Cause of Richmond apartment fire that displaced 36 people, including 21 children, undetermined
RICHMOND, Va. (WWBT) - The cause of a two-alarm apartment fire that displaced 36 people is undetermined.
Around 4:55 a.m., crews responded to the 5000 block of Snead Road on Nov. 16. After arriving at the scene, crews could see heavy smoke and flames coming from the building.
According to the Richmond Fire Department, the fire started on the third floor of the building and spread throughout.
Que Layne was in her Foxwood Apartment on the third floor waiting for someone to come home. While she was waiting on her couch, she fell asleep and woke up to an unexpected scene.
“I end up dozing off and I end up hearing somebody yelling,” she said. “I thought I was just dreaming. "

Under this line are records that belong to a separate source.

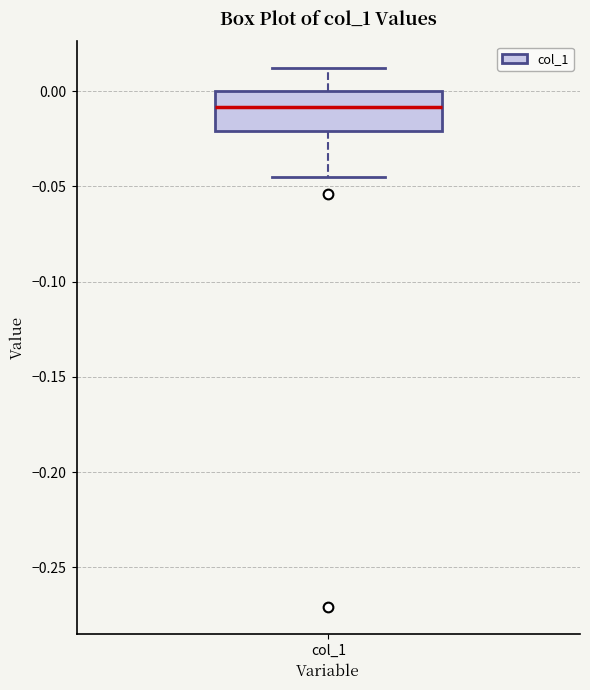

Where does the lower whisker of the box for col_1 end on the y-axis? The values are not printed on the chart, so give them approximately, as read against the axis.

-0.045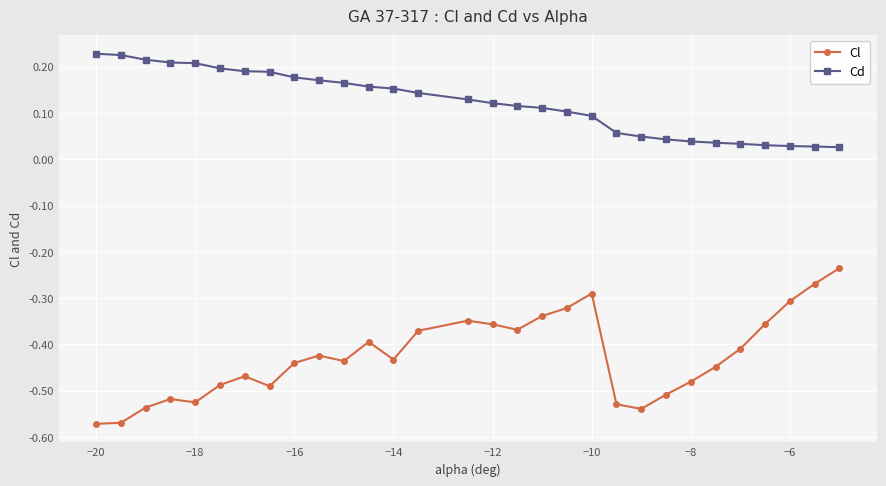

How many lines are shown in the chart?

2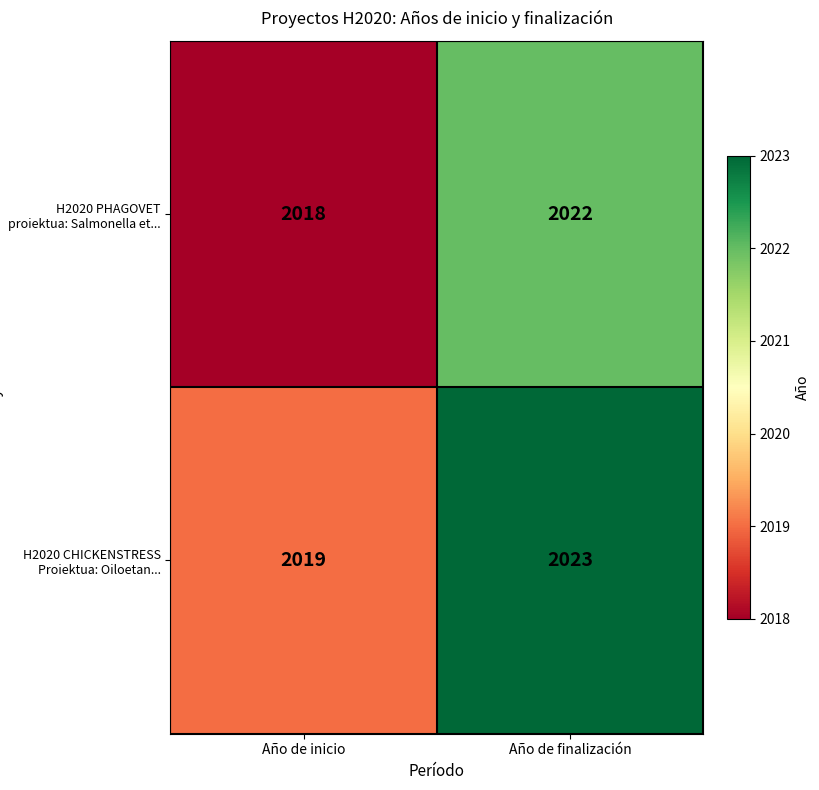

Rank the series at Año de finalización from highest to lowest value.

H2020 CHICKENSTRESS Proiektua: Oiloetan..., H2020 PHAGOVET proiektua: Salmonella et...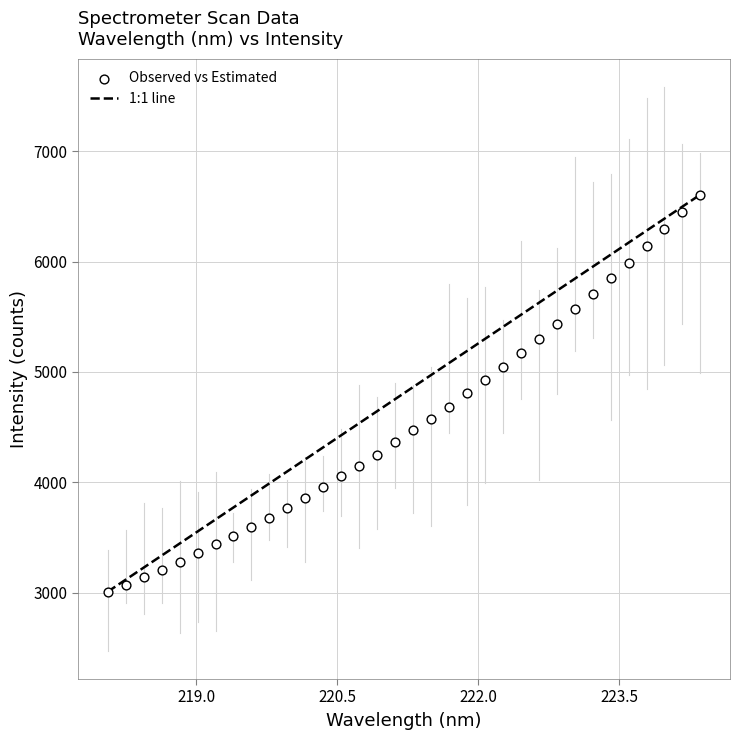

What is the range of X values (max minus min)?

6.3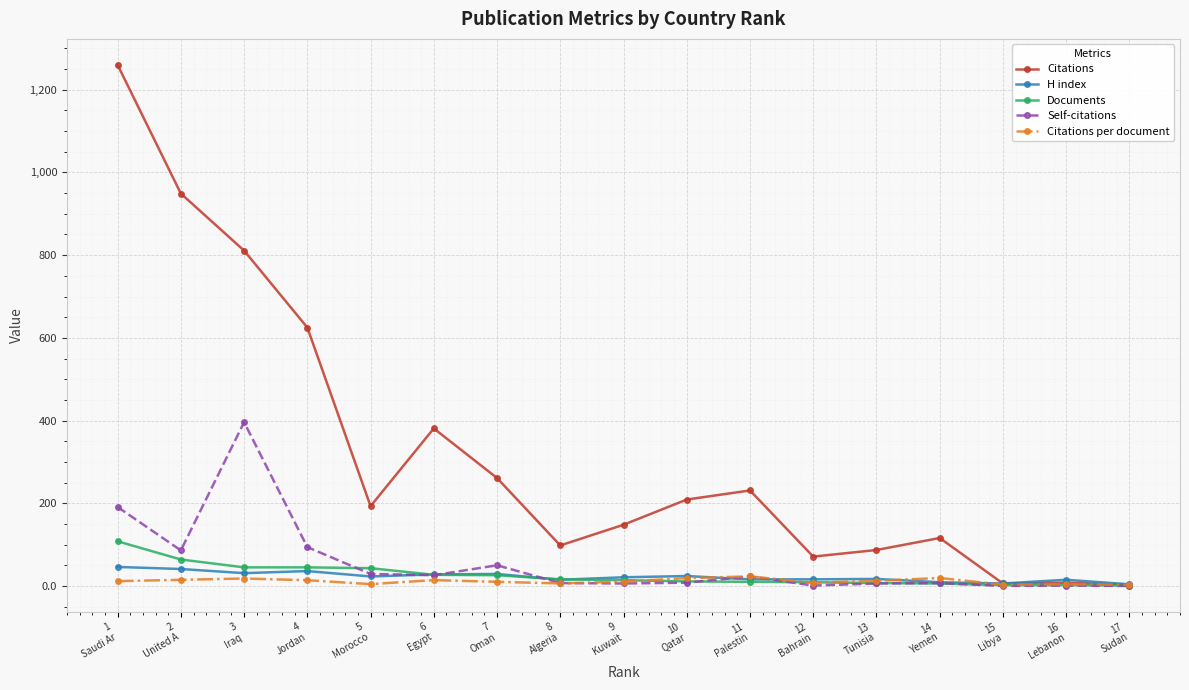

How many lines are shown in the chart?

5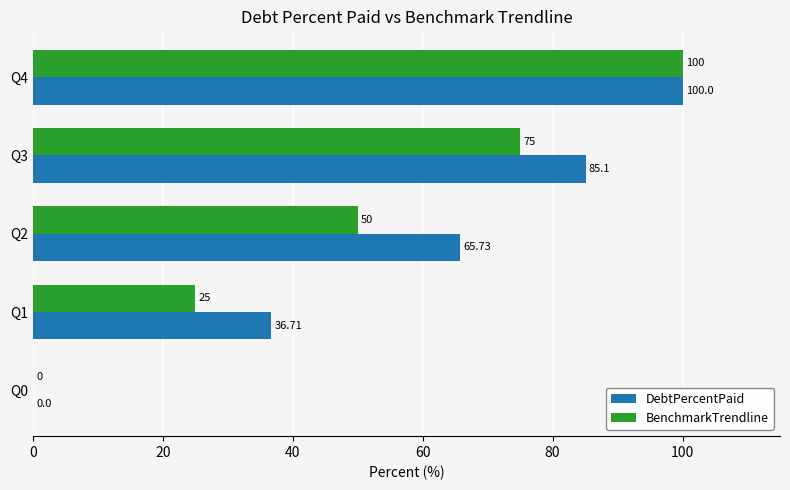

What is the sum of the BenchmarkTrendline values at Q1 and Q2?

75.0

Layne jumped into action to save her friend and 2-year-old niece.
“They sleep deep so I like called them five times and they still didn’t get up,” she said. “I had to literally go in there, shake them, I still didn’t get the door open so I had to get the little one out there first.”
Once the door was open, Layne saw the smoke.
“When I opened the door, a lot of smoke just hit me and I just had to put my coat on and just get out of there,” she said. “Got to the bottom of the steps. All I could see is fire going up.”
A second alarm for the fire went off at 5:06 a.m. The fire was marked under control at 6:39 a.m.
Throughout the morning, firefighters stayed on the scene to investigate the cause as charred debris lined the roof and ground surrounding the apartment building.
36 people, with 21 of them being children, were displaced.
Jonathan McNamara with the Red Cross said their organization is helping 31 of the 36 people displaced by the fire.
He also said nine of the 11 apartment units impacted by the early morning blaze had people inside.
“Our job at the Red Cross is to provide for the immediate assistance to those who were impacted,” he said.
Throughout the morning, McNamara said their caseworkers talked with residents about their immediate needs and how the Red Cross could support them.
“Understanding their situation, determining what their next move is, and then providing them with resources to be able to get through the next couple of days whether that’s getting some food, some clothing, a place to stay,” McNamara said.
This is a situation Layne is sad to see, but she’s thankful to be alive.
“I really put my time and my effort and my worth into all my stuff in my house and it’s gone,” she said. “I’m still here, so it doesn’t matter.”
A GRTC bus kept the occupants warm during the incident.
Richmond Fire investigators ruled the cause of the fire as undetermined, but have also ruled out human conduct as a factor. Officials said the origin of the fire appears to be in the attic.